Zoom in: Jackson ruled that the National Science Foundation failed to justify transferring management of the supercomputing center.
- Administration officials had raised concerns about DEI policies and climate change "alarmism," but Jackson said the NSF did not present those arguments in court. Even if it had, there was no evidence the transfer would address either issue.
- Jackson also wrote "the sequence of events strongly suggests that the outcome was predetermined" before a public comment period ended.
- "NSF's flagrant disregard of its own mechanism for receiving and considering stakeholder and public feedback further illustrates the arbitrary and capricious nature of the agency's decision," Jackson wrote.

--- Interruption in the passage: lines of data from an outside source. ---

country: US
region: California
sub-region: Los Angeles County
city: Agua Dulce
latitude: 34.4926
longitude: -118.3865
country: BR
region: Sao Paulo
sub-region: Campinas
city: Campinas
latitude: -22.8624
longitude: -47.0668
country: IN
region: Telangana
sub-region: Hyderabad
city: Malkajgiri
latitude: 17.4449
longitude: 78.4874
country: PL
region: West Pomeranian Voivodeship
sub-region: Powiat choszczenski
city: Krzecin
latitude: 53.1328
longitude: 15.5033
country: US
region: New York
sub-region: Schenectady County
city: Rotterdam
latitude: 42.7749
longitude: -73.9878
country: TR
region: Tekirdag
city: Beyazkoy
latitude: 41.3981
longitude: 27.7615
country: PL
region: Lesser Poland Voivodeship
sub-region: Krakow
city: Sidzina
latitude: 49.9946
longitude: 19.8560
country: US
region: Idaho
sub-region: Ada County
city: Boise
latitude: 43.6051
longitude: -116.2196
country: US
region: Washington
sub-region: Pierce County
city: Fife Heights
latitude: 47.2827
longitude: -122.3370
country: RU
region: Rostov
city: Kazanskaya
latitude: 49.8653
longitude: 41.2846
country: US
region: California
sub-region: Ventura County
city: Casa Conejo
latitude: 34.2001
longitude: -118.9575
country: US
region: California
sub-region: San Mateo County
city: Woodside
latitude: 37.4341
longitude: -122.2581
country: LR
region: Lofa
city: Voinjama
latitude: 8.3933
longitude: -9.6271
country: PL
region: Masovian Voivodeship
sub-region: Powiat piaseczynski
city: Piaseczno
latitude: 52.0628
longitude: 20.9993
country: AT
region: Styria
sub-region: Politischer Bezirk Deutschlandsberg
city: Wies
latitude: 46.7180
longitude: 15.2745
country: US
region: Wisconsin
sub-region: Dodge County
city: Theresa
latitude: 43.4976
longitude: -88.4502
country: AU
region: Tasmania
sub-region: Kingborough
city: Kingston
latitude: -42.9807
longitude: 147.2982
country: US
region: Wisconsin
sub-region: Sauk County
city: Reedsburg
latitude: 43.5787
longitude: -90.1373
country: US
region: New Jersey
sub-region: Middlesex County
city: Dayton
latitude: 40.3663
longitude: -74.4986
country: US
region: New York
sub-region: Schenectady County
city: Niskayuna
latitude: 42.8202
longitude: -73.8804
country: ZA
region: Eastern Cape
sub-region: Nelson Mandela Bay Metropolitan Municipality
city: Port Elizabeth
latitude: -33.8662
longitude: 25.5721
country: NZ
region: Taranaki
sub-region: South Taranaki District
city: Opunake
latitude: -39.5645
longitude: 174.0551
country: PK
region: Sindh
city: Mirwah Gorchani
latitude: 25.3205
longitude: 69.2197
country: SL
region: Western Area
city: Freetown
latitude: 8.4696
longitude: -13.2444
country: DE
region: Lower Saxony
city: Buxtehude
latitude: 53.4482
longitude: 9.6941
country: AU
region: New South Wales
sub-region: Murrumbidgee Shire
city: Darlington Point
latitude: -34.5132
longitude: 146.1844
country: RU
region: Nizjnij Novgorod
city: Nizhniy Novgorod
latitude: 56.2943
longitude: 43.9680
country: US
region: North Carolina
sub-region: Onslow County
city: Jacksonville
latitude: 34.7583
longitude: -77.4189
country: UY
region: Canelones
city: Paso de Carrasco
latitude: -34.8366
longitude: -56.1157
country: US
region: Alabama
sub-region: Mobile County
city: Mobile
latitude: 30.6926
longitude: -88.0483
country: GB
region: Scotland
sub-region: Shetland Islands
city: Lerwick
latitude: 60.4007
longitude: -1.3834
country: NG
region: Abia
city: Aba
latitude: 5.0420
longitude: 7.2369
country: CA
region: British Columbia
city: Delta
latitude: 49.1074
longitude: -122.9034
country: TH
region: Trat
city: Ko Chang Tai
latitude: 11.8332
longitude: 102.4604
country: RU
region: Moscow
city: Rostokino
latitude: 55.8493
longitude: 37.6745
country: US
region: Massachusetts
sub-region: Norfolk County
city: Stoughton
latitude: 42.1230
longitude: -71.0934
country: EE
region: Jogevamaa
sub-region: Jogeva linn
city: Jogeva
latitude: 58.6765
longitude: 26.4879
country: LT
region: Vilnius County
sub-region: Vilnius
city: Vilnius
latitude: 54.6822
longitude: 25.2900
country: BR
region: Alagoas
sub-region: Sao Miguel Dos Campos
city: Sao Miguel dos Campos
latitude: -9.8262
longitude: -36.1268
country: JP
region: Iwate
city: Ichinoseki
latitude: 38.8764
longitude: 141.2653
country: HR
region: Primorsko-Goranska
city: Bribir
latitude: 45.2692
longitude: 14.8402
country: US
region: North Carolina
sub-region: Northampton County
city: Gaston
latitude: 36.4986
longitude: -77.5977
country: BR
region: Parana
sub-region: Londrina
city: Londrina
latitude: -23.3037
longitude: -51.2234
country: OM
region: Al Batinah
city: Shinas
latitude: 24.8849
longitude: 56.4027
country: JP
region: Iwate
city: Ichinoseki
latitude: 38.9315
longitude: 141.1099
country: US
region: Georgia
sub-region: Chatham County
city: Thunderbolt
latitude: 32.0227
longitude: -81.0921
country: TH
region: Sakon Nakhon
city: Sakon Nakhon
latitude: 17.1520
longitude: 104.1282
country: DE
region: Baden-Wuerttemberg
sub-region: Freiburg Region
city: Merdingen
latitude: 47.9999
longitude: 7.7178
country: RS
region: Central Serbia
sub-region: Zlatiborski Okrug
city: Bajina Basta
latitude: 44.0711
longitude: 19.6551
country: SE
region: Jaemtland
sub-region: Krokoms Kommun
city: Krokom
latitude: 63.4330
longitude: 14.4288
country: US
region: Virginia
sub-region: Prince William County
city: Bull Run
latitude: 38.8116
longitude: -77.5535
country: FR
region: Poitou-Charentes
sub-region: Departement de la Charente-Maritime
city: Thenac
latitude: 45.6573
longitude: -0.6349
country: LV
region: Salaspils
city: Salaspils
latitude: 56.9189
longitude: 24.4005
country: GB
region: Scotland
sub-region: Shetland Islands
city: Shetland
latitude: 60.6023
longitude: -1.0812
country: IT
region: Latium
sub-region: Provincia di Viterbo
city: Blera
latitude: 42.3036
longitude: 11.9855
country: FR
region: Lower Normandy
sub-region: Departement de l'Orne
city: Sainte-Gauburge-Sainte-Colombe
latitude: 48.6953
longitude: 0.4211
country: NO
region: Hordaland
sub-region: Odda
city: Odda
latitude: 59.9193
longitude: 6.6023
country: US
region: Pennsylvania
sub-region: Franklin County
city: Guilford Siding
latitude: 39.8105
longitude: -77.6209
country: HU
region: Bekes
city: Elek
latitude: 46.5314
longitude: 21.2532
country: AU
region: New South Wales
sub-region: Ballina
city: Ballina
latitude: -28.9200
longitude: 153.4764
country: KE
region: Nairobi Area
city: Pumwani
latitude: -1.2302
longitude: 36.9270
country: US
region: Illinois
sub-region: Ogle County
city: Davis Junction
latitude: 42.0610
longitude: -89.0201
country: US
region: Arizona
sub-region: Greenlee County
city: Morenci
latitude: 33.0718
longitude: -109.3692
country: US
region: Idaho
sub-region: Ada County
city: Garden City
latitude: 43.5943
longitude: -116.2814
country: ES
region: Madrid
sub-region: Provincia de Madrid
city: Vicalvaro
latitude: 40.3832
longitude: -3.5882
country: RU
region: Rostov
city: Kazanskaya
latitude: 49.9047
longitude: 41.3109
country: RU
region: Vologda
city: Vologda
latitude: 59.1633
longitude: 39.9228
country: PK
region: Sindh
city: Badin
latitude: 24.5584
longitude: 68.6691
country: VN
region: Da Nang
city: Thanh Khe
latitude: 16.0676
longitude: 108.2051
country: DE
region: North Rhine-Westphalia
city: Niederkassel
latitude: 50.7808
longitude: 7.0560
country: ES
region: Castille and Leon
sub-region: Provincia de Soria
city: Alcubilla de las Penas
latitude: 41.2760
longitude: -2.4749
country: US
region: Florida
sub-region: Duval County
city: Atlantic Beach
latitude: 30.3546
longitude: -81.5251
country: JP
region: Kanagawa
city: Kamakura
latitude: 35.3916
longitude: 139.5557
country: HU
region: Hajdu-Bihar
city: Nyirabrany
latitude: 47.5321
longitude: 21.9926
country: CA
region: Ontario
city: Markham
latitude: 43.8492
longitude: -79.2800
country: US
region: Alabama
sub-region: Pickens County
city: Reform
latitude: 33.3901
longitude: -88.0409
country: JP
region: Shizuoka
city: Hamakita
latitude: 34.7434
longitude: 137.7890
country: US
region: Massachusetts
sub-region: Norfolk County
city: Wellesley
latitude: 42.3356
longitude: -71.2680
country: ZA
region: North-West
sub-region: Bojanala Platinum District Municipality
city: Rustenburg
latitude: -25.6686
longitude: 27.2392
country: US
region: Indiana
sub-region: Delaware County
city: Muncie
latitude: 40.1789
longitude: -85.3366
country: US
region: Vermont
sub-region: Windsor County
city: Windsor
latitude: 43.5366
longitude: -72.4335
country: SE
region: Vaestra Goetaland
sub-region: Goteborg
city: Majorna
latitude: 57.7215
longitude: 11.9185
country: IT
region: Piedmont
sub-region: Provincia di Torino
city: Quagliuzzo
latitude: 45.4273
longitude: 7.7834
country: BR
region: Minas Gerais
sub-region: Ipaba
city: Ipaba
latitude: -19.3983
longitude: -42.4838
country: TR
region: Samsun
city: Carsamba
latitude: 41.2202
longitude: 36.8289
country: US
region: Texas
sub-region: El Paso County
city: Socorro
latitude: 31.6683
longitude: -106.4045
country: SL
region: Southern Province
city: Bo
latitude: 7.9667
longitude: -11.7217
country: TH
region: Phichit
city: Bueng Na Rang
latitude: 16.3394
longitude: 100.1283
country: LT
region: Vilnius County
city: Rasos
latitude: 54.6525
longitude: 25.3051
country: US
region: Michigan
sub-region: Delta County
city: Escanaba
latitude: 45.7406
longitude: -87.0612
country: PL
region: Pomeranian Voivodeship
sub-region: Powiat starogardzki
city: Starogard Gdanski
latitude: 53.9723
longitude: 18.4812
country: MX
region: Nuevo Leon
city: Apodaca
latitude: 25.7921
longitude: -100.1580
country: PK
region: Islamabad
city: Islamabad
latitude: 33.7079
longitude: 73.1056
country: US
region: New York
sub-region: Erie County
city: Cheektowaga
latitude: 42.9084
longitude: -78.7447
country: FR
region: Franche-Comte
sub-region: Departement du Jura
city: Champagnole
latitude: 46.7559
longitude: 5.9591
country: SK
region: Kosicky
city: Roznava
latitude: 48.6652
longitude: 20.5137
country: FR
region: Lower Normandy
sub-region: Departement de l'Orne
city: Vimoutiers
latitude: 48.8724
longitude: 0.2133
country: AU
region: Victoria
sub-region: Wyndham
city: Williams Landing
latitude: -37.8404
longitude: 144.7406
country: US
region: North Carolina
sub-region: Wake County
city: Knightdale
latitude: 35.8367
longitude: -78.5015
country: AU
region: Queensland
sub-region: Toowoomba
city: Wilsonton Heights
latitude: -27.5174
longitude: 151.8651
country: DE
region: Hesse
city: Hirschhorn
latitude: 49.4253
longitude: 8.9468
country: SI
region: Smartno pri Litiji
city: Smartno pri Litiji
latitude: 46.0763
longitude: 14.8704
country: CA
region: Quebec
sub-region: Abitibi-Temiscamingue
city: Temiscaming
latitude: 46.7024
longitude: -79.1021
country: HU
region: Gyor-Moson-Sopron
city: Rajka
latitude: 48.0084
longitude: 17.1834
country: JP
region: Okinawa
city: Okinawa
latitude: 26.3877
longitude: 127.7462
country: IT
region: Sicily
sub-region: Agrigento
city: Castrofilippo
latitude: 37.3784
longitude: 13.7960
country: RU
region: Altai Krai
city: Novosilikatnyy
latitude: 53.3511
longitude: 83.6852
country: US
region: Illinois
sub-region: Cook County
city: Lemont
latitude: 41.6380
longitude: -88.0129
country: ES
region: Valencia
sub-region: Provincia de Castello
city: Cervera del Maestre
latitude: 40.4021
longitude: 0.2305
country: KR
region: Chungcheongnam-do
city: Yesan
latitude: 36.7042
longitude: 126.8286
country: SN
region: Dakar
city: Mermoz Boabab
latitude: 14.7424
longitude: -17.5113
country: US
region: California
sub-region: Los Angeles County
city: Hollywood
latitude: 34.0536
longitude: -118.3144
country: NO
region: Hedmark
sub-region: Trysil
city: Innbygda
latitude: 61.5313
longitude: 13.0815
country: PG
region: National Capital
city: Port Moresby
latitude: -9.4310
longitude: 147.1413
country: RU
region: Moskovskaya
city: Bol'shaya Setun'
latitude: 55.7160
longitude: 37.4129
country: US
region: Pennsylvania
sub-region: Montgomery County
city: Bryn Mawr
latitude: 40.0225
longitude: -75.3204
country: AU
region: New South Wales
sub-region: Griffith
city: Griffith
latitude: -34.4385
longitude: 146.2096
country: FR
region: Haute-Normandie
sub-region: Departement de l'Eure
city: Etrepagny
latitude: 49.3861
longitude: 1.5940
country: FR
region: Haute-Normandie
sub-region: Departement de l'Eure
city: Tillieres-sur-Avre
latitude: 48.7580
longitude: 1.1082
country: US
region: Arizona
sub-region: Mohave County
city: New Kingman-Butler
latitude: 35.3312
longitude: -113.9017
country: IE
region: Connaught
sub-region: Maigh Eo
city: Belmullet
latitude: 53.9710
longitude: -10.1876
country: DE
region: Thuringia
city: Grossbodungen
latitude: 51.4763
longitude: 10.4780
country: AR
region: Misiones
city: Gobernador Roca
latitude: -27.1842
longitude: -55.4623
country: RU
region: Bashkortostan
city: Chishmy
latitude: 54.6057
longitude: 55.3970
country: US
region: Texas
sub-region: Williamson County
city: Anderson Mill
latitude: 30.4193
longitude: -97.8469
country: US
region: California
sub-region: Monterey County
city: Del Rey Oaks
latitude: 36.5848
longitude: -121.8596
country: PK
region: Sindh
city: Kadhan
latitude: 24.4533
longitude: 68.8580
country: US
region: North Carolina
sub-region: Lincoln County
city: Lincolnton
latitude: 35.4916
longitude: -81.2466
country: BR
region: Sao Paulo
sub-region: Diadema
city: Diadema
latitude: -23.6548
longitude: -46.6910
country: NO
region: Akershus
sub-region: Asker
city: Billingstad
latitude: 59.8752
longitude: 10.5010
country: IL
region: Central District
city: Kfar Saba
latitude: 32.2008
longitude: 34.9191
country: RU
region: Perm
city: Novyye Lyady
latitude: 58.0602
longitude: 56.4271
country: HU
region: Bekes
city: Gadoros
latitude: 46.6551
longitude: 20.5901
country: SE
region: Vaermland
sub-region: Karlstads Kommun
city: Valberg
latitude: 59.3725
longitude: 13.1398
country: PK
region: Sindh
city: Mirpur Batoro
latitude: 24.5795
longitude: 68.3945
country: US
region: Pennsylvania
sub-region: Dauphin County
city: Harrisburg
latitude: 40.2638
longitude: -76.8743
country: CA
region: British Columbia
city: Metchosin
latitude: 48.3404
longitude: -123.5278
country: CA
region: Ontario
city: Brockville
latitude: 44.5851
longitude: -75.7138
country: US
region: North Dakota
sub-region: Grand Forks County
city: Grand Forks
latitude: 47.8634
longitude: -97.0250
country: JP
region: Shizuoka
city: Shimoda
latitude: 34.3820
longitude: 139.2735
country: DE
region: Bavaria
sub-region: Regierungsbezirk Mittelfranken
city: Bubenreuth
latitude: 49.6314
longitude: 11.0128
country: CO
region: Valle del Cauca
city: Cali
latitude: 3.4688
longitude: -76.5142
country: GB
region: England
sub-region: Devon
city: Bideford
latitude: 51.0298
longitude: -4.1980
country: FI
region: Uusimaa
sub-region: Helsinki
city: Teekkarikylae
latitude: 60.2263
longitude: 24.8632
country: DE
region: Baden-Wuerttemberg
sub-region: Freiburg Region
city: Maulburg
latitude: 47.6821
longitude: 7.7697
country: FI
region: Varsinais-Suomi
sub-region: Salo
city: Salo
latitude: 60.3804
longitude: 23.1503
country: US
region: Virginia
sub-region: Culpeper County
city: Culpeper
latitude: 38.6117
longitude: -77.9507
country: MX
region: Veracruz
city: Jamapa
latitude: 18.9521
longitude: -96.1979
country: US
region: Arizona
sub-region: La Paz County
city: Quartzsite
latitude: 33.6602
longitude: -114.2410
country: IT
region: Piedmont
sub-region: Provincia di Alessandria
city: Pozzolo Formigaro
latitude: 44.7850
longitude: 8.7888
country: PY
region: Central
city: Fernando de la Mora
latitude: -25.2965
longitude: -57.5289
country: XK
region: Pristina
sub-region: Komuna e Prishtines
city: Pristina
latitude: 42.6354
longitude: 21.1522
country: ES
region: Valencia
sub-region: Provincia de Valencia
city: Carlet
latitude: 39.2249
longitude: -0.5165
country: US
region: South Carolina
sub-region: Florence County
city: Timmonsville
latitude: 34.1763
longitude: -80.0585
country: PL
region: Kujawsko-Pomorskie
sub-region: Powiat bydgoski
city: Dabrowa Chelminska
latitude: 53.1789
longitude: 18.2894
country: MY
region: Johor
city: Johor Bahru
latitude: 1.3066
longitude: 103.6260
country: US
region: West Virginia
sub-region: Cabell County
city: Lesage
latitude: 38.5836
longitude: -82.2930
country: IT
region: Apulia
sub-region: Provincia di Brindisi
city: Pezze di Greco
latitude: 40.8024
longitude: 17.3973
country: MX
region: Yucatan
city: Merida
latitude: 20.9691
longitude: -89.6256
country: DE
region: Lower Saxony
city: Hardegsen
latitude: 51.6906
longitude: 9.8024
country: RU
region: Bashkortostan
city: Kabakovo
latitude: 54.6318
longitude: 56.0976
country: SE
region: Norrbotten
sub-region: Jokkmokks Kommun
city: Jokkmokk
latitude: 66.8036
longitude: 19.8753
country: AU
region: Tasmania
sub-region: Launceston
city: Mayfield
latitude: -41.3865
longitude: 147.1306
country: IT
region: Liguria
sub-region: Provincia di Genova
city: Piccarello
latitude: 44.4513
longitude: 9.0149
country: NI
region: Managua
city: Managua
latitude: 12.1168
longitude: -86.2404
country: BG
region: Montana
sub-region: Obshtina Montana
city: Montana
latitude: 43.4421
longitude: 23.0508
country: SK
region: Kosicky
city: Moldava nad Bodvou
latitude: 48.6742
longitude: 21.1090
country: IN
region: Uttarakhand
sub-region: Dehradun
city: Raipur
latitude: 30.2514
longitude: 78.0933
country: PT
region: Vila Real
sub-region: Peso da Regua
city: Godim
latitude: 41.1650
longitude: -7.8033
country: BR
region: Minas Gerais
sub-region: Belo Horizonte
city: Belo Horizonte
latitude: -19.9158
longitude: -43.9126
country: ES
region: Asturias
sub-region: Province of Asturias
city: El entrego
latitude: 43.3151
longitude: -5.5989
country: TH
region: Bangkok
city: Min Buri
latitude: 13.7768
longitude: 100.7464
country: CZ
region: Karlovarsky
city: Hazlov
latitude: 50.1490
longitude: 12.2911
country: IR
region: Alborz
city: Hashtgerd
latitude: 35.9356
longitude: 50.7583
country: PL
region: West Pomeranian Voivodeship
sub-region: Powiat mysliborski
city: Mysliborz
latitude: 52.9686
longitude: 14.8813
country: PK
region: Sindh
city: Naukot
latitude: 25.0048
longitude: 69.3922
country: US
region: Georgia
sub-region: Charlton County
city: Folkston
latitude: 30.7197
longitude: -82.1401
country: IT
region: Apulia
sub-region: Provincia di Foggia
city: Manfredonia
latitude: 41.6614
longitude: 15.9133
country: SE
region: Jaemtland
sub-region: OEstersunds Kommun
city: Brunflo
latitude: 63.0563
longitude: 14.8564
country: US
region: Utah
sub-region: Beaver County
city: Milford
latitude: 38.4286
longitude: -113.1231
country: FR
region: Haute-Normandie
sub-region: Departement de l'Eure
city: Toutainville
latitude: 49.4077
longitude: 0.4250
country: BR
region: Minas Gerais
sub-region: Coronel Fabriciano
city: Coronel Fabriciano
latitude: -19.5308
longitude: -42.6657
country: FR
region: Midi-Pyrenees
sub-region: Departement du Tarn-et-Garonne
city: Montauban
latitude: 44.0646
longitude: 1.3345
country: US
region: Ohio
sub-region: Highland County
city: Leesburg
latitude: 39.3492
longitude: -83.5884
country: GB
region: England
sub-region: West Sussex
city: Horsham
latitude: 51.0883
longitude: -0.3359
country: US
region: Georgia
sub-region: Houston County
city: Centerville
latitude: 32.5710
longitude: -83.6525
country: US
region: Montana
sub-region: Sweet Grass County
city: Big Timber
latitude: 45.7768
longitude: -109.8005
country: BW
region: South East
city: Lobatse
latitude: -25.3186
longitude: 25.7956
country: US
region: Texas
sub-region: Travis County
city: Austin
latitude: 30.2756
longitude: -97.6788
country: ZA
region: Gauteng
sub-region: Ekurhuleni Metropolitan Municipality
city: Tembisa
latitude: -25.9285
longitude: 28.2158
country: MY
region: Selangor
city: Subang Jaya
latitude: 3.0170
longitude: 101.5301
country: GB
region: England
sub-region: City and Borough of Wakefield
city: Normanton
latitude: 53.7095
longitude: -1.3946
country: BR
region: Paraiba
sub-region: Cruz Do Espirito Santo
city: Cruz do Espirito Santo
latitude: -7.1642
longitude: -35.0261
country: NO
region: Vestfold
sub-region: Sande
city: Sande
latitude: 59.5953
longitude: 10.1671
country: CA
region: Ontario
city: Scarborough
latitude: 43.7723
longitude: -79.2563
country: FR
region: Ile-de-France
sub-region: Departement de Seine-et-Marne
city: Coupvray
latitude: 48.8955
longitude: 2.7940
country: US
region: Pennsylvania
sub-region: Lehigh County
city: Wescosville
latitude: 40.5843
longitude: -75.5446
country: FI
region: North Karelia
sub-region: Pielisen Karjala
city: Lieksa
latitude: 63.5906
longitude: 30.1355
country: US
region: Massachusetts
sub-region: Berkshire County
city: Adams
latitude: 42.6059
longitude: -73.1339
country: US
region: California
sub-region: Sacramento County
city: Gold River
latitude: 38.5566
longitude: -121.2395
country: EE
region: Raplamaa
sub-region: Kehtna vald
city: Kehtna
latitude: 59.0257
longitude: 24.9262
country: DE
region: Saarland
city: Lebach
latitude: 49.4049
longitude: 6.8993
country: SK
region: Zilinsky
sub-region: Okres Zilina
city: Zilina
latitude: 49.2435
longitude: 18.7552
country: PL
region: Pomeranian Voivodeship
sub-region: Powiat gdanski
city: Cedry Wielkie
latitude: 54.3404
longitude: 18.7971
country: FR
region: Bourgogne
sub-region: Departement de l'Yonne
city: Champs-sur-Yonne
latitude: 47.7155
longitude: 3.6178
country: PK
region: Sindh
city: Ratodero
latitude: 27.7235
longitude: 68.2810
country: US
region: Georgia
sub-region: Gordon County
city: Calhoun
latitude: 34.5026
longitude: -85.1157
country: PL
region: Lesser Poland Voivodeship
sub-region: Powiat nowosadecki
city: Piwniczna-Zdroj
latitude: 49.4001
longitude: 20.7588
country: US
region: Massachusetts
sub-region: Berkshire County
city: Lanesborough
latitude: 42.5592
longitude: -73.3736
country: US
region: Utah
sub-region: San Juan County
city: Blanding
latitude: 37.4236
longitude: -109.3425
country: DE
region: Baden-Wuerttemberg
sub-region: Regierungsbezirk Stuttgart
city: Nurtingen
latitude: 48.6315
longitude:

Zoom out: Jackson also lent weight to UCAR's claim that the move may have been retaliatory.
- The judge wrote that the transfer "may also or instead have been motivated by the Trump Administration's dispute with the state of Colorado."
- He noted the breakup announcement came shortly after Trump called Colorado Gov. Jared Polis a "weak and pathetic man" over the state's initial refusal to release former Mesa County clerk Tina Peters.
- "The inference that retaliation played at least some role in the transfer decision is considerably strengthened by the fact that the federal government simultaneously undertook several other actions adverse to Colorado," Jackson wrote.
What they're saying: "We are pleased that Judge Jackson recognized how damaging the proposed transfer of the NWSC to another operator would be for the nation's scientific community," said UCAR interim president Eric Barron in a statement.
The bottom line: For Colorado officials, the injunction is more than a procedural win; it's the strongest judicial rebuke of Trump's actions against Colorado.